By doing a few computations for small $N$ and $k$, it isn't difficult to conjecture that the answer is $\frac{1}{N+1}$, independent of $k$. With this conjecture in mind, it is easy to prove by induction, as $$\frac{1}{a+b-2}\frac{a-1}{a+b-1}+\frac{1}{a+b-2}\frac{b-1}{a+b-1}=\frac{1}{a+b-1}~.$$ However, the particularly nice answer makes me feel there should be a nicer solution. Perhaps there is symmetry to exploit? Or something else lurking? Regardless, does anybody have a particularly nice non-inductive solution to this problem?
Let $B(N)$ be the set of length-$N$ sequences $(b_1,\dots,b_N)$ where each $b_j$ is an integer between $1$ and $j+1$, inclusive. Let $C(N)$ be the set of length-$(N+2)$ sequences $(c_1,\dots,c_{N+2})$ where $c_1 = red$, $c_2=blue$, and $c_j\in\{red,blue\}$ for each $3\le j\le n+2$.
There is a natural function $f\colon B(N)\to C(N)$ given by recursively, for $j=1,2,\dots,N$, defining $c_{j+2}=c_{b_j}$. (In other words, at step $j$ we draw one of the prior $j+1$ balls at random—we choose the $b_j$th ball—and then add a $(j+2)$nd ball of the same color as the $b_j$th ball; we number the balls in the order they appear.) We see that $B(N)$ represents all $(N+1)!$ ways we could have drawn the various numbered balls at the various steps.
There is also a natural bijection $r\colon C(N) \to \mathcal P(\{3,4,\dots,N+2\})$ (the power set of $\{3,4,\dots,N+2\}$) given by $r((c_1,\dots,c_{N+2})) = \{3\le j\le N+2\colon c_j = red\}$.
Claim: let $S\subset \{3,4,\dots,N+2\}$ have cardinality $\ell$. The preimage of $S$ under $r\circ f$ has $\ell!(N-\ell)!$ elements.
Proof: If $s_1$ is the smallest element of $S$, then $b_{s_1}$ must equal $1$; if $s_2$ is the second-smallest element of $S$, then $b_{s_2}$ must equal $1$ or $s_1$; and so on.
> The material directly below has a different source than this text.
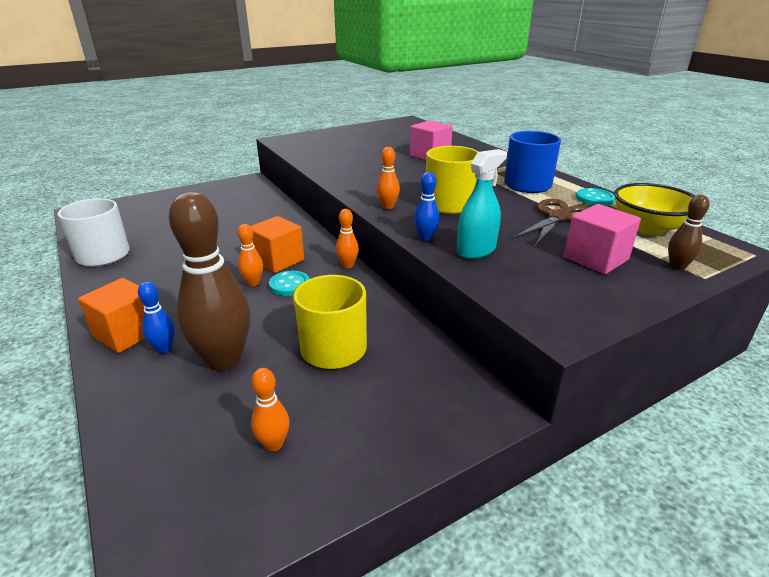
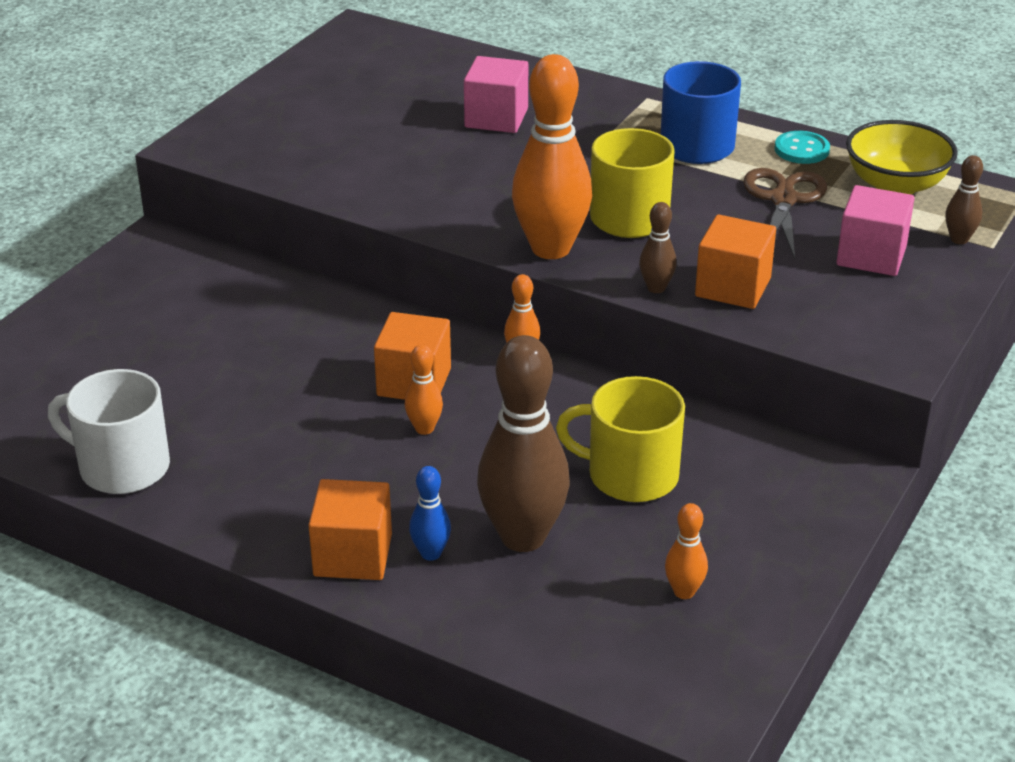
camera: 30 degrees left, 5 degrees up
(289, 284) = (477, 413): turquoise button -> none
(388, 207) = (551, 248): orange bowling pin -> orange bowling pin, size x2.21
(425, 238) = (656, 288): blue bowling pin -> brown bowling pin
(476, 250) = (733, 287): turquoise spray bottle -> orange cube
Similarly, if $t_1$ is the smallest element of $\{3,4,\dots,N+2\}\setminus S$, then $b_{t_1}$ must equal $2$; if $t_2$ is the second-smallest element of $\{3,4,\dots,N+2\}\setminus S$, then $b_{t_2}$ must equal $2$ or $t_1$; and so on. The number of such preimages is exactly $(1\cdot 2\cdots \ell)(1\cdot 2\cdots N-\ell)$.
Now, for any $\ell\in\{0,\dots,N\}$, the number of elements of $B(N)$ that get sent, under $r\circ f$, to a subset of $\{3,4,\dots,N+2\}$ of cardinality $\ell$ is $\binom N\ell$ (the number of such subsets) times $\ell!(N-\ell)!$ (the size of each preimage), or exactly $N!$.
In other words, the probability that a drawing sequence from $B(N)$ gives rise to a sequence of balls containing $k=\ell+1$ red balls is exactly $N!/(N+1)! = 1/(N+1)$.